Hank Green discusses his new book, fame and the internet

Eager college students and intrigued working adults filled the Wisconsin Room at the UWM Student Union Oct. 3 to see author Hank Green share the story behind his newly published book, “An Absolutely Remarkable Thing.” Minnesota native rapper and writer Dessa joined Green on stage.

Two people sit on stage under spotlights.
Author Hank Green and singer Dessa share a laugh during their show at the UWM Student Union. (UWM Photo/Mikaila Dusenberry)

The book is about a 23-year-old woman named April May who becomes internet famous after finding a Transformer-like robot and uploading a video of it to the internet. Overnight, May becomes the expert on these robots that the public clamors for information on.
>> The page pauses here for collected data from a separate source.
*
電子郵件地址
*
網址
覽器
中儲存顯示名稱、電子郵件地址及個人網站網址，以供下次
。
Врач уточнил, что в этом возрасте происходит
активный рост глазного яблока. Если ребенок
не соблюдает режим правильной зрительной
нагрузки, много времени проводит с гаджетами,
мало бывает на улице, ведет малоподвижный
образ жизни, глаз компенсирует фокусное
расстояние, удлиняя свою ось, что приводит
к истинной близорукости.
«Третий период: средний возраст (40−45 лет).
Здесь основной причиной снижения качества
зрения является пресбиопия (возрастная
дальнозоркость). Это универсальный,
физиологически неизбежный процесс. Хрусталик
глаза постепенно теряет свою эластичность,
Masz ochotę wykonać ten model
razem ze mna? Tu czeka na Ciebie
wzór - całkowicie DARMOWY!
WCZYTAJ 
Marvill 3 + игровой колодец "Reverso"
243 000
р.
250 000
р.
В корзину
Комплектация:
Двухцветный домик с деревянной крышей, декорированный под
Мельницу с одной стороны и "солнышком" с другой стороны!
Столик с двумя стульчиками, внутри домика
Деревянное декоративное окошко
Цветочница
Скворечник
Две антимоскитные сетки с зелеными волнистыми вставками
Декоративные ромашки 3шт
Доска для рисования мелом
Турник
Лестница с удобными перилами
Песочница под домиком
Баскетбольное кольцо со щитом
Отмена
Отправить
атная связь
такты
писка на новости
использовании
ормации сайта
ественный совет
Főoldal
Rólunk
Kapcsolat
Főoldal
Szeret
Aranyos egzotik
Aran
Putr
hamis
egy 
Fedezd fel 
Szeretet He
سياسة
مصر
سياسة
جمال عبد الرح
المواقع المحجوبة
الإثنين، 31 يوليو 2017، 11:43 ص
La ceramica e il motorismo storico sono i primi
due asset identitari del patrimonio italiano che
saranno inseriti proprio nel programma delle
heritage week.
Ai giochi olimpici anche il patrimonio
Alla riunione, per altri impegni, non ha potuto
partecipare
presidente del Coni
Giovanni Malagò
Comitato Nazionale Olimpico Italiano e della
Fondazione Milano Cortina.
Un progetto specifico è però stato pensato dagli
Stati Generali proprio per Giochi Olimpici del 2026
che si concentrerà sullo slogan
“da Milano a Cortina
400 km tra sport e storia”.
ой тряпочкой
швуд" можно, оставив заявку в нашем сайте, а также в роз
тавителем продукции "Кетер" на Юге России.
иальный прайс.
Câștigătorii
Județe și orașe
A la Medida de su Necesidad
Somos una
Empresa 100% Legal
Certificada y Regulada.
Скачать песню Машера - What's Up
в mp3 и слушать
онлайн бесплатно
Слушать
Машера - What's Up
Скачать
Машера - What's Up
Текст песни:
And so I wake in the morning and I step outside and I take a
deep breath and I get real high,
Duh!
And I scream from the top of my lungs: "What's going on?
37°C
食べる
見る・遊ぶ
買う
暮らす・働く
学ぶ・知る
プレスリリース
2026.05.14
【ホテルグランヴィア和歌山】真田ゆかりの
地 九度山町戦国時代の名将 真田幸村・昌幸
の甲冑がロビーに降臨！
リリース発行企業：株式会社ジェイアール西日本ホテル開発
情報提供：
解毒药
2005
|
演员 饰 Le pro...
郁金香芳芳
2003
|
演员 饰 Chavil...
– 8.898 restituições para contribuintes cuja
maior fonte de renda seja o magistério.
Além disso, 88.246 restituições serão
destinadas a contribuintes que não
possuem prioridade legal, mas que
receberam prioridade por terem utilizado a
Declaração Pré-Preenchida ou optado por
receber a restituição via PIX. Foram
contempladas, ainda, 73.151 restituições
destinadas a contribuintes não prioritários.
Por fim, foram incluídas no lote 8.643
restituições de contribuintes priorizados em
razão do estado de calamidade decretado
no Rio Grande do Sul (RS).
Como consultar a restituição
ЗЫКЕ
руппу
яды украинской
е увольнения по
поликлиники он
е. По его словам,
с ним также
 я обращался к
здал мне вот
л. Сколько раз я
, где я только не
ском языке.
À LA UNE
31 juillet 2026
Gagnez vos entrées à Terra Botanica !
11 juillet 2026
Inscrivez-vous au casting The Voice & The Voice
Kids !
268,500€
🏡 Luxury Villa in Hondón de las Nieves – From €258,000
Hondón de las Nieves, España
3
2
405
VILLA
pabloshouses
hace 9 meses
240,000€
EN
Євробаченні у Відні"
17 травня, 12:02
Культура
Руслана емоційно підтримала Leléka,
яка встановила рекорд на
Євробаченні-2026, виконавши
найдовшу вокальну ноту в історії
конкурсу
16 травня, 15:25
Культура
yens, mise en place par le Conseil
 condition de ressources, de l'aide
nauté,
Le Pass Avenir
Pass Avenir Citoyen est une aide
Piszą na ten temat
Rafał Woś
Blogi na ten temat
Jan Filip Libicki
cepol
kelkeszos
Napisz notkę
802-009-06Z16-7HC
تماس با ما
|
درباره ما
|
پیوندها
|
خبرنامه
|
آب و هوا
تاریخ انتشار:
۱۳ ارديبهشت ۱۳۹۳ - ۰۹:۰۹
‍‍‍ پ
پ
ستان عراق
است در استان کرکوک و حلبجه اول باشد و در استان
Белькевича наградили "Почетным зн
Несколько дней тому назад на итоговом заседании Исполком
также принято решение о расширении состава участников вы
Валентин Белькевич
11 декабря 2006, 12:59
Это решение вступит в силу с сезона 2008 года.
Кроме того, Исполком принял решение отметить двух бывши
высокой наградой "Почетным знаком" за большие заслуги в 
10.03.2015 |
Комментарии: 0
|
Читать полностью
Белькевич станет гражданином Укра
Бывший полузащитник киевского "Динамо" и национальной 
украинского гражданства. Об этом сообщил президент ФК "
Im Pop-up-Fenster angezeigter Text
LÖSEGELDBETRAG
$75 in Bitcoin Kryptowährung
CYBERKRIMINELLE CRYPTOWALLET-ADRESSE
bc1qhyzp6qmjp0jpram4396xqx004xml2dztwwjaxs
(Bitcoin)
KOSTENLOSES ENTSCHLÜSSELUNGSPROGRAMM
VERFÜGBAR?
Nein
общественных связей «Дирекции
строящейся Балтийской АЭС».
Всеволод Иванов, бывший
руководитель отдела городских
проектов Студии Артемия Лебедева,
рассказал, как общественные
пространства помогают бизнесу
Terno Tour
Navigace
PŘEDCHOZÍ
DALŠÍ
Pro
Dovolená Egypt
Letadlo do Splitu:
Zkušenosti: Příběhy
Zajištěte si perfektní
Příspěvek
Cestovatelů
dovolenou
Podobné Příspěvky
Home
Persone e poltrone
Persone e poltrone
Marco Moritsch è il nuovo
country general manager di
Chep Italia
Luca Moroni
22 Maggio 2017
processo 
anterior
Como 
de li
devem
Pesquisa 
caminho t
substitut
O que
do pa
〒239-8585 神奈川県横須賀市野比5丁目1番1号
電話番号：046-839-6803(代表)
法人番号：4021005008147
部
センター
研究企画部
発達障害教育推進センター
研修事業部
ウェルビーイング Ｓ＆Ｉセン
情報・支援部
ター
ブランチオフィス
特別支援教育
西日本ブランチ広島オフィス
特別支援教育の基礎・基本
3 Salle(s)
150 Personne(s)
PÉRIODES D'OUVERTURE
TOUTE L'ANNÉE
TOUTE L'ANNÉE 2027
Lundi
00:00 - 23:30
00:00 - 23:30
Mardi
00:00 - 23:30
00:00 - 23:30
“The goal of tonight was to create a microcosm of the social internet in a physical space for an evening,” Green said.

The book mirrors his rapid rise to fame from the internet that started over a decade ago when his brother, New York Times bestselling author John Green, decided to video blog back and forth to each other on YouTube. In the last decade, their YouTube channel vlogbrothers has gotten millions of views.

“Asking to be famous is asking for the world to dehumanize you,” Green said.

Two students sitting in a crowd look at the camera and smile.
Students show off a copy of Hank Green’s book, “An Absolutely Remarkable Thing,” during Green’s appearance at UWM. (UWM Photo/Mikaila Dusenberry)

Green is the CEO of Complexly, a YouTube channel network for over 15 educational shows from Mental_Floss to Crash Course.

In the Wisconsin Room, Green did his best to give snippets of the internet between showing 30-second videos called “viral moments of joy” that included baby red foxes drinking milk and a girl dressed up as Hermoine Granger.

These moments were interspersed between an audience Q&A about the new book and a recording of his advice podcast called “Dear Hank and John.”

Dessa and Green played a chaotic five-minute game of Trivial Pursuit in which anyone who got a question wrong was hit with a blown-up baseball bat.